----- DOCUMENT SECTION -----
# Silver Layer Scripting : Transformation Notebook

This notebook focuses exclusively on transforming the sales details dataset from the Bronze layer into a clean and trusted Silver table. Each transformation ensures data quality, consistency, and analytics readiness

**Dataset full Name** : bike_lakehouse.bronze.erp_px_cat_g1v2

### Load libraries and functions

In [0]:
import pyspark.sql.functions as F
from pyspark.sql.functions import trim , length , col

from pyspark.sql.types import StringType , DateType

### Load Bronze Table
Read the Bronze table into a Spark DataFrame to begin transformations.



In [0]:
df = spark.table('bike_lakehouse.bronze.erp_px_cat_g1v2')

In [0]:
df.limit(10).display()
----- SUPPLIED RECORDS -----
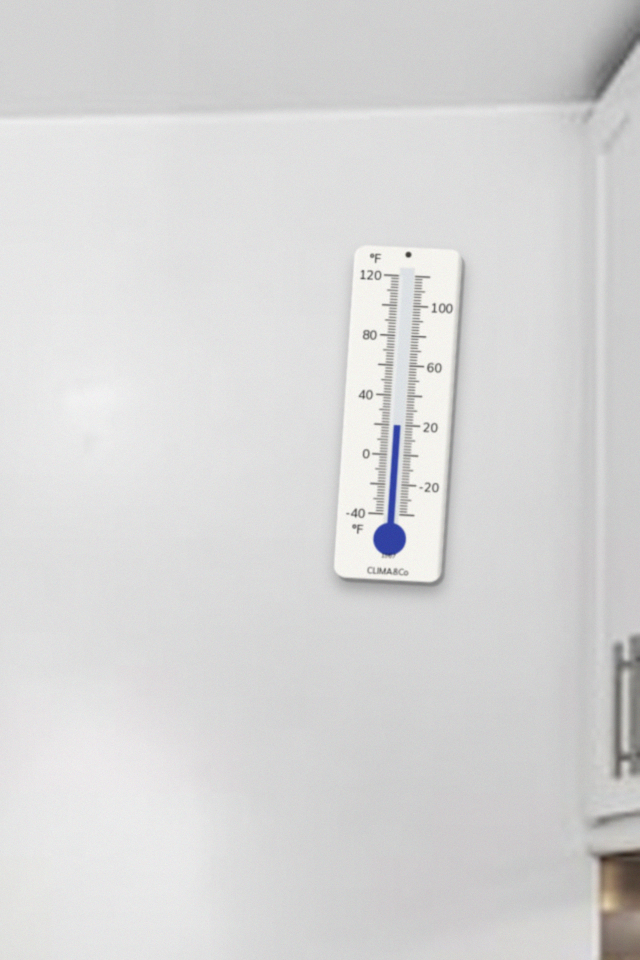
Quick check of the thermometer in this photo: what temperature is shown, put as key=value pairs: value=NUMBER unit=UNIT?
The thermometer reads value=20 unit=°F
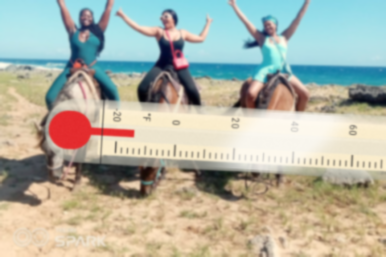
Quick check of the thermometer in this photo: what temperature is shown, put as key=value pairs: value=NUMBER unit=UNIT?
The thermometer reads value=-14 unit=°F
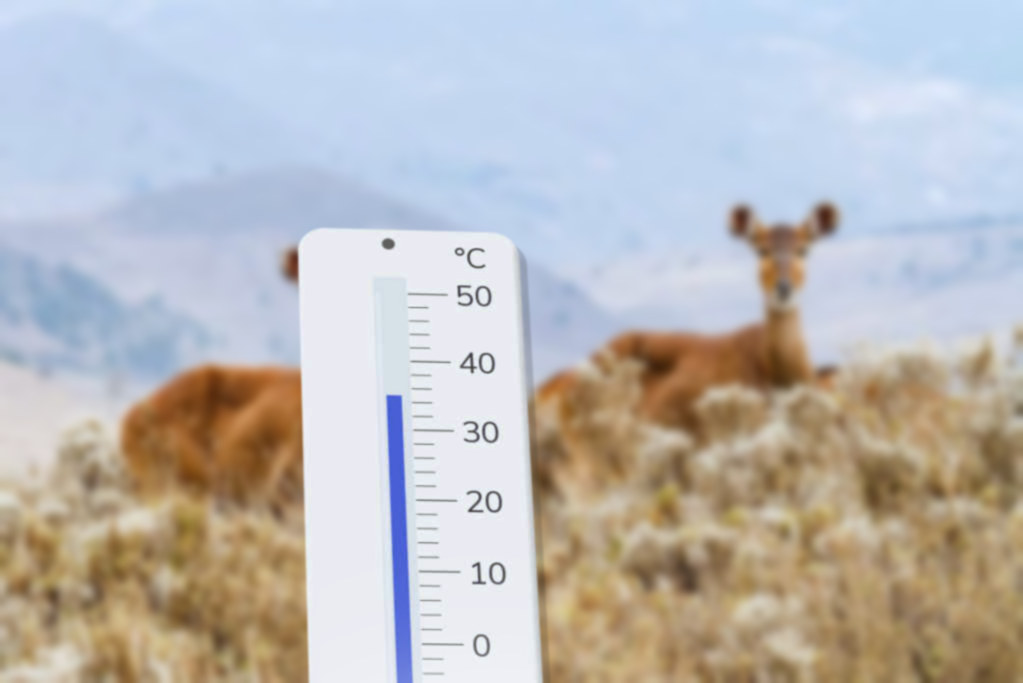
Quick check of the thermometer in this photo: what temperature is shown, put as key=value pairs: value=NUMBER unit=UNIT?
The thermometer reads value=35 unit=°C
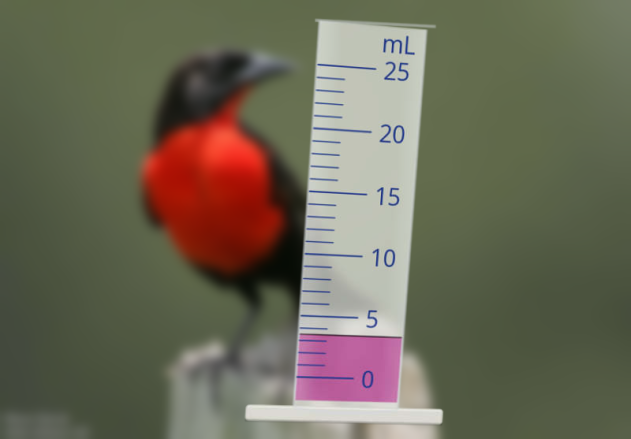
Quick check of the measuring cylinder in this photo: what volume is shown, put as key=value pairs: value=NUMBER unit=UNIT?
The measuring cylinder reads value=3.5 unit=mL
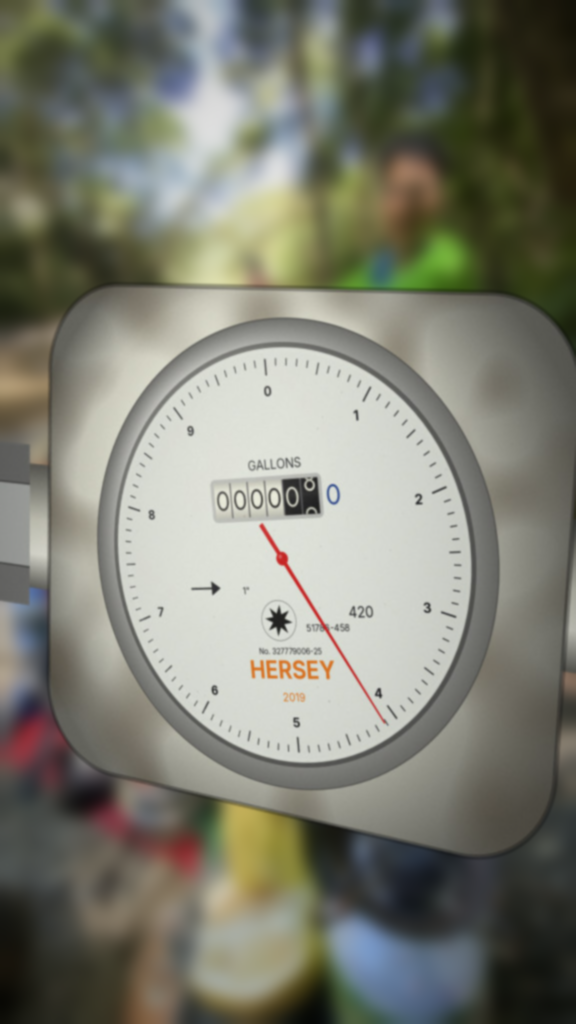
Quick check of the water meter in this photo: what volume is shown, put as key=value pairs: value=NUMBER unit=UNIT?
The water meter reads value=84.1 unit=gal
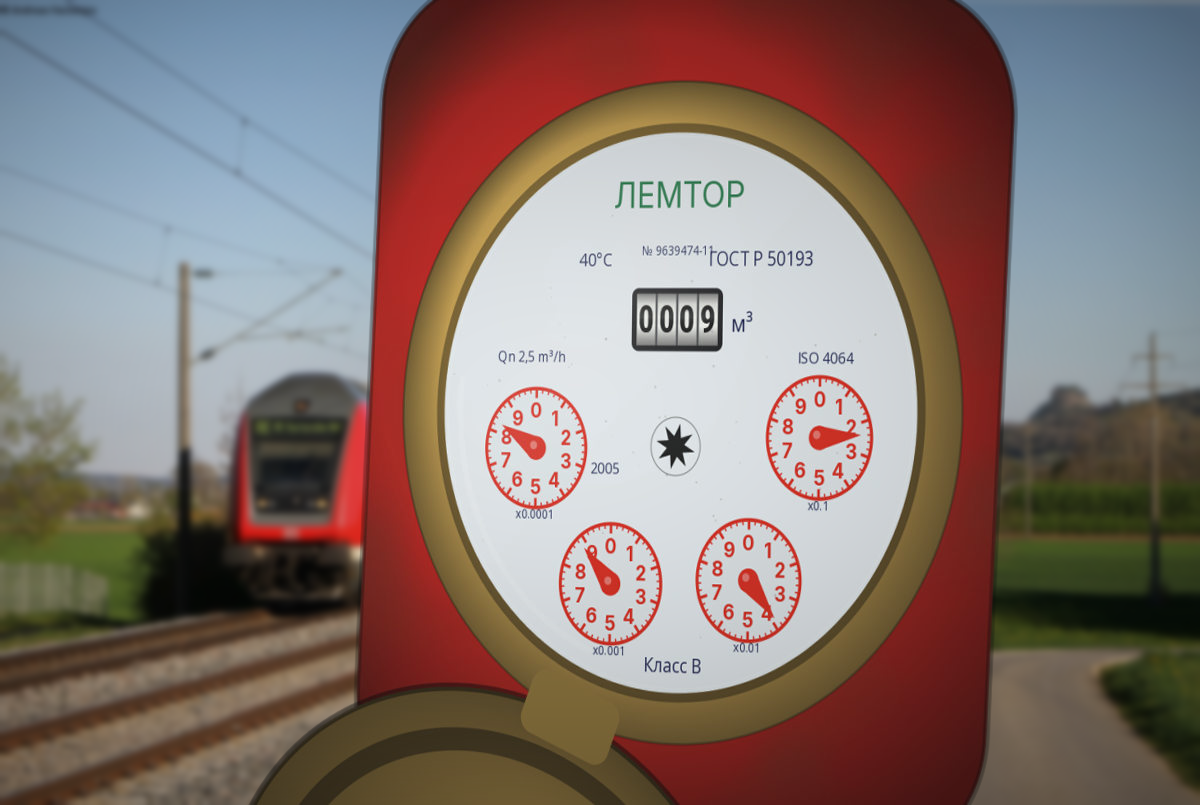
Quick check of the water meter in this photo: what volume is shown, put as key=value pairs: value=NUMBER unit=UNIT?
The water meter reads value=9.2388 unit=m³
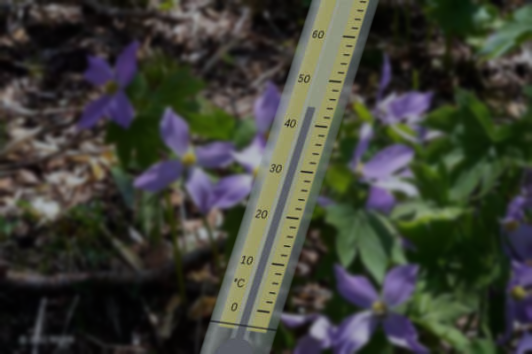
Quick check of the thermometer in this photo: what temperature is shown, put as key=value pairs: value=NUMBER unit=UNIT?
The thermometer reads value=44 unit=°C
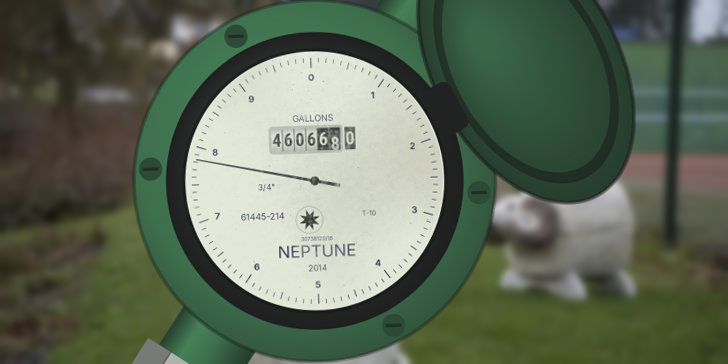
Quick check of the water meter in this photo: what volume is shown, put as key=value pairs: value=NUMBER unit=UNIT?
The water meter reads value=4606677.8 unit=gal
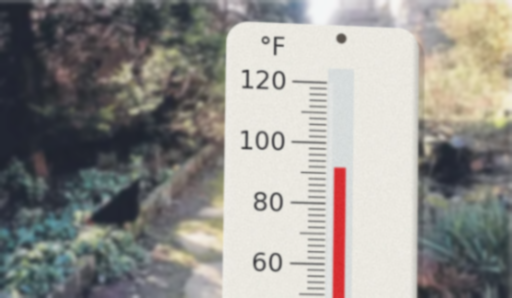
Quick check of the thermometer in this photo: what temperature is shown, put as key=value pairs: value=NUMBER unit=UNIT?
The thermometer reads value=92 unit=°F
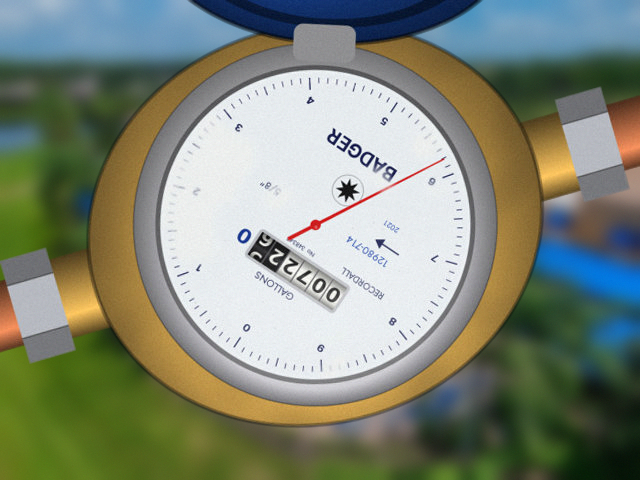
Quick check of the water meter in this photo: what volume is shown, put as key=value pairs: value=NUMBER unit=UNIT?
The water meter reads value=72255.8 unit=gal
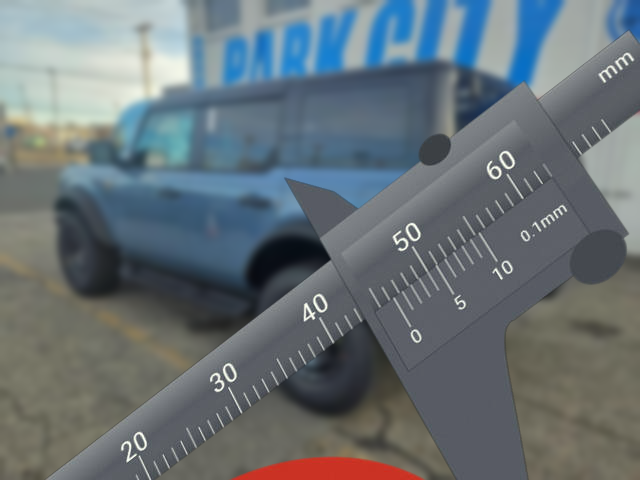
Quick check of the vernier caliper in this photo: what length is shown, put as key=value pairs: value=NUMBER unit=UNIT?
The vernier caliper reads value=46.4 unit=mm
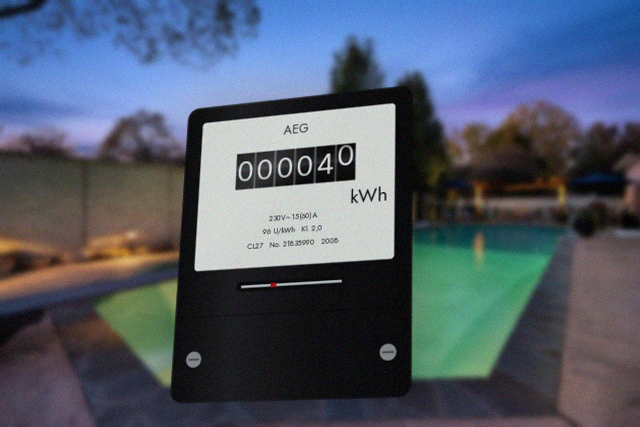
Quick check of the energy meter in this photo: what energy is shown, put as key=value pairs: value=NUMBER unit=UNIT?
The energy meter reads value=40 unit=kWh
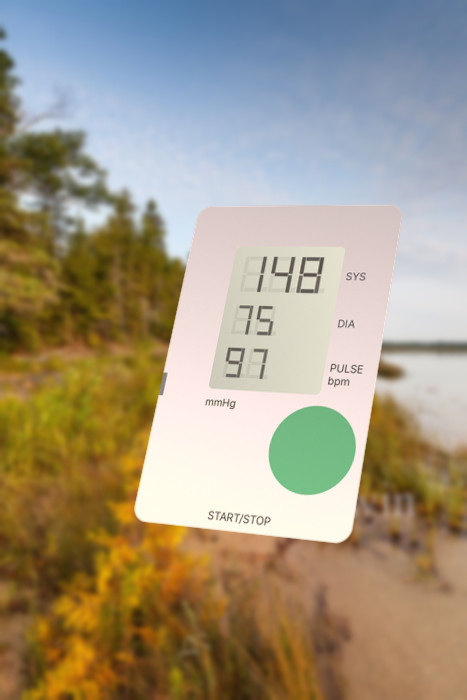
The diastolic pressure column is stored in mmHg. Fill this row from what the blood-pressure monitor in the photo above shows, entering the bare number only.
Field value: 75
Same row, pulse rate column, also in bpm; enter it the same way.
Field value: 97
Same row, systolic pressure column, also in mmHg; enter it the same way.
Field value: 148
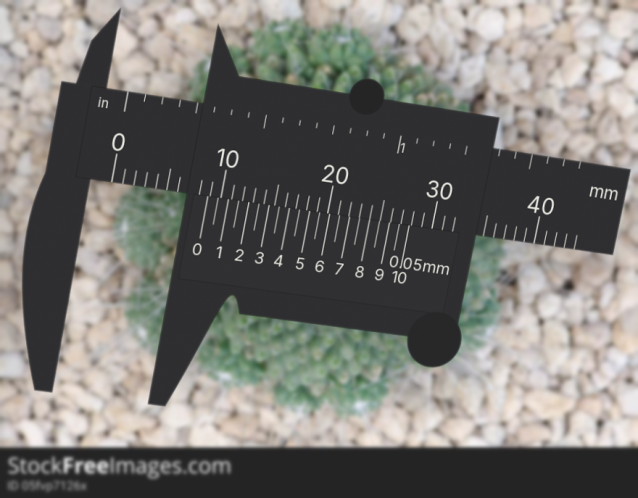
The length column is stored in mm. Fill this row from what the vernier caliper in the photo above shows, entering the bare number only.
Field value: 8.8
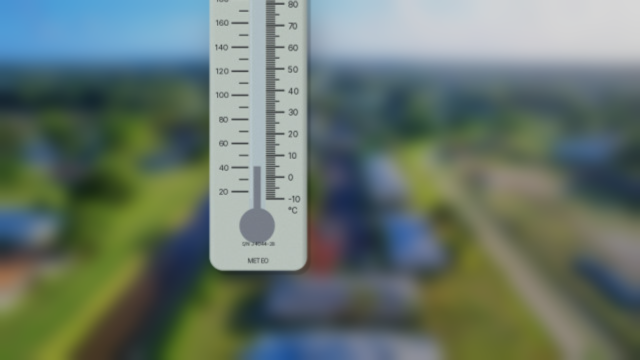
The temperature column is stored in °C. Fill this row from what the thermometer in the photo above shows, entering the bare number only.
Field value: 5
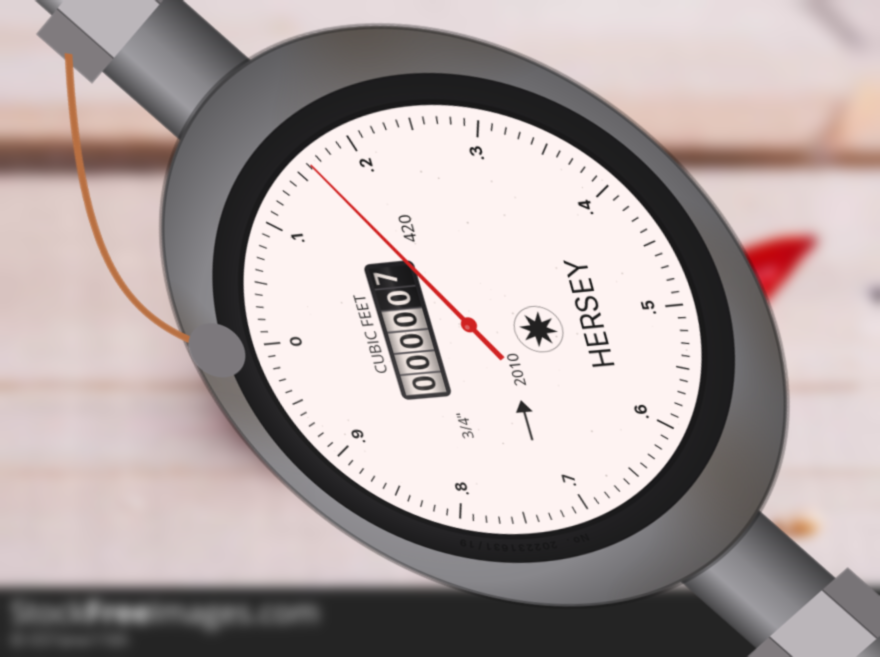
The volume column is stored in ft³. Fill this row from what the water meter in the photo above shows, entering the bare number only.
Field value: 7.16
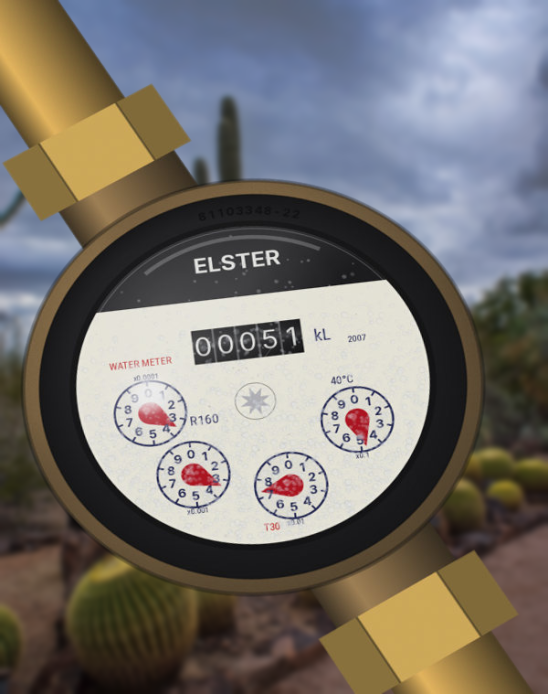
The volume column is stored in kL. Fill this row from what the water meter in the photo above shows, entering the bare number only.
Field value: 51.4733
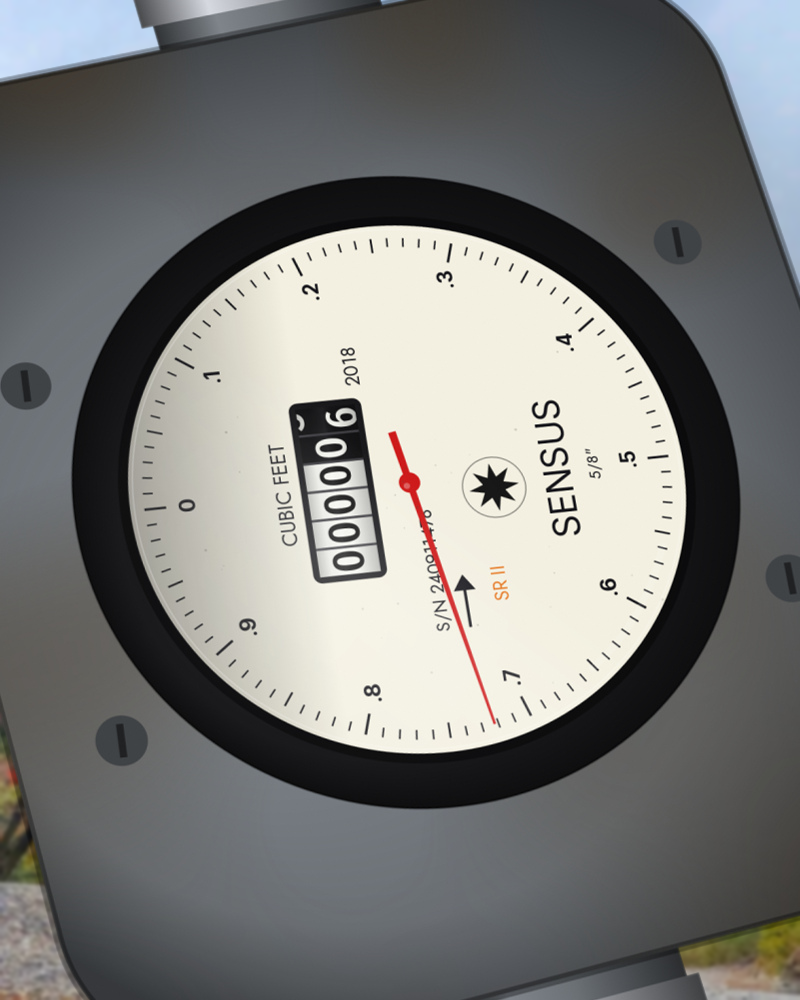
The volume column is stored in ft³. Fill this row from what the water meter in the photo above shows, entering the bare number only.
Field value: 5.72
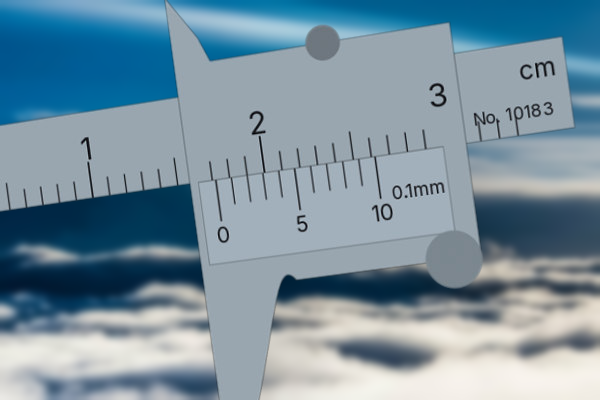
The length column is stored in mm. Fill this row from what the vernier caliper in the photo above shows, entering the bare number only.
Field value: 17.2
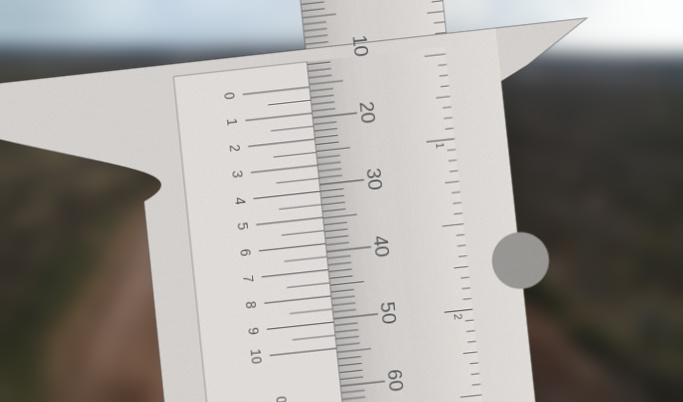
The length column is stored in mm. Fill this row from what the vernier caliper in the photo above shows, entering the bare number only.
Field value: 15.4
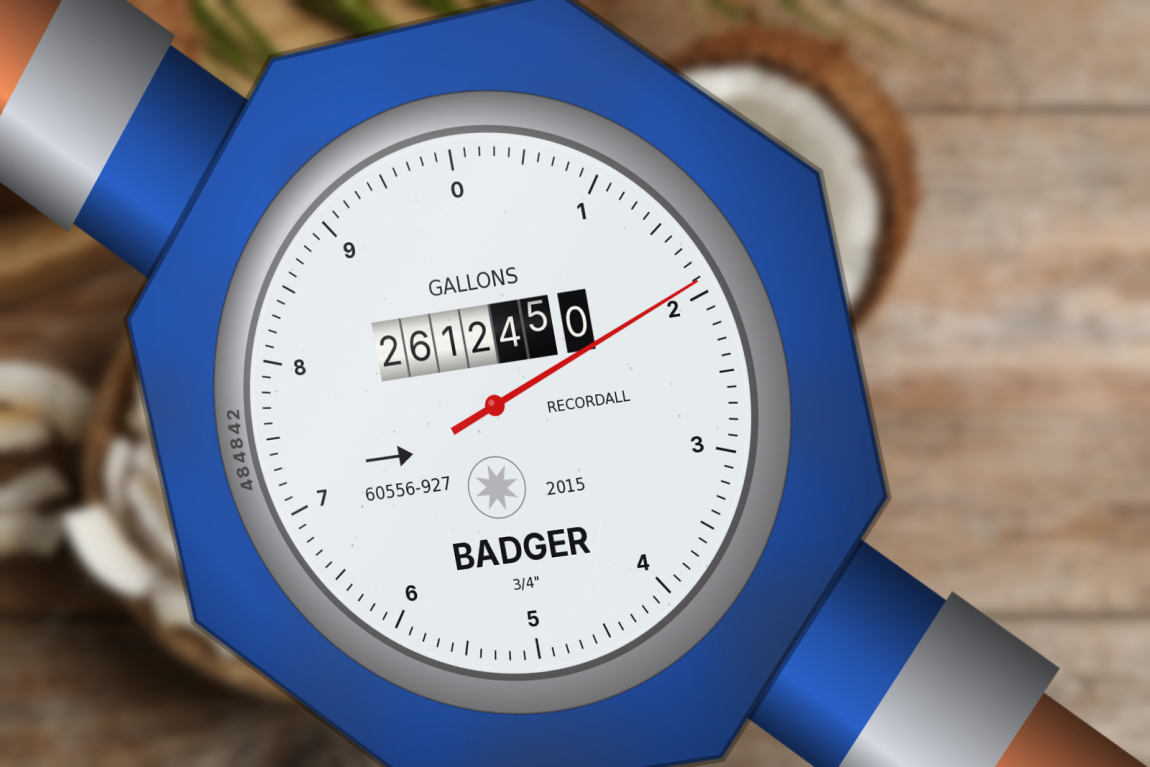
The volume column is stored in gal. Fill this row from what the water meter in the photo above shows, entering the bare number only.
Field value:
-----
TO DO -
[1] Could you transcribe the records between the line containing "Quick check of the vernier" and the line containing "Field value: 7.16", inclusive, leaving out the pictures?
[2] Can you pick up the Silver layer transformation notebook and continue it from the point where it stops?

EXERCISE RESPONSES -
[1]
Quick check of the vernier caliper in this photo: what length is shown, put as key=value pairs: value=NUMBER unit=UNIT?
The vernier caliper reads value=46.4 unit=mm
Quick check of the energy meter in this photo: what energy is shown, put as key=value pairs: value=NUMBER unit=UNIT?
The energy meter reads value=40 unit=kWh
The diastolic pressure column is stored in mmHg. Fill this row from what the blood-pressure monitor in the photo above shows, entering the bare number only.
Field value: 75
Same row, pulse rate column, also in bpm; enter it the same way.
Field value: 97
Same row, systolic pressure column, also in mmHg; enter it the same way.
Field value: 148
The length column is stored in mm. Fill this row from what the vernier caliper in the photo above shows, entering the bare number only.
Field value: 8.8
The temperature column is stored in °C. Fill this row from what the thermometer in the photo above shows, entering the bare number only.
Field value: 5
The volume column is stored in ft³. Fill this row from what the water meter in the photo above shows, entering the bare number only.
Field value: 7.16

[2]
ID,CAT,SUBCAT,MAINTENANCE
AC_BR,Accessories,Bike Racks,Yes
AC_BS,Accessories,Bike Stands,No
AC_BC,Accessories,Bottles and Cages,No
AC_CL,Accessories,Cleaners,Yes
AC_FE,Accessories,Fenders,No
AC_HE,Accessories,Helmets,Yes
AC_HP,Accessories,Hydration Packs,No
AC_LI,Accessories,Lights,Yes
AC_LO,Accessories,Locks,Yes
AC_PA,Accessories,Panniers,No


### Trim String Columns
Automatically remove leading/trailing spaces from all string columns.

In [0]:
for field in df.schema.fields :

    if isinstance(field.name , StringType) :

        df = df(field.name , trim(col(field.name)))

### Normalization 
Normalize Maintenance Flag to Boolean

In [0]:
df = df.withColumn(
    'MAINTENANCE' ,
    F
    .when(F.upper(col("maintenance")) == "YES", F.lit(True))
    .when(F.upper(col("maintenance")) == "NO", F.lit(False))
    .otherwise(None)
)

### Renaming Columns

In [0]:

RENAME_MAP = {
    "id": "category_id",
    "cat": "category",
    "subcat": "subcategory",
    "maintenance": "maintenance_flag"
}

In [0]:
for old_name , new_name in RENAME_MAP.items() :

    df = df.withColumnRenamed(old_name , new_name)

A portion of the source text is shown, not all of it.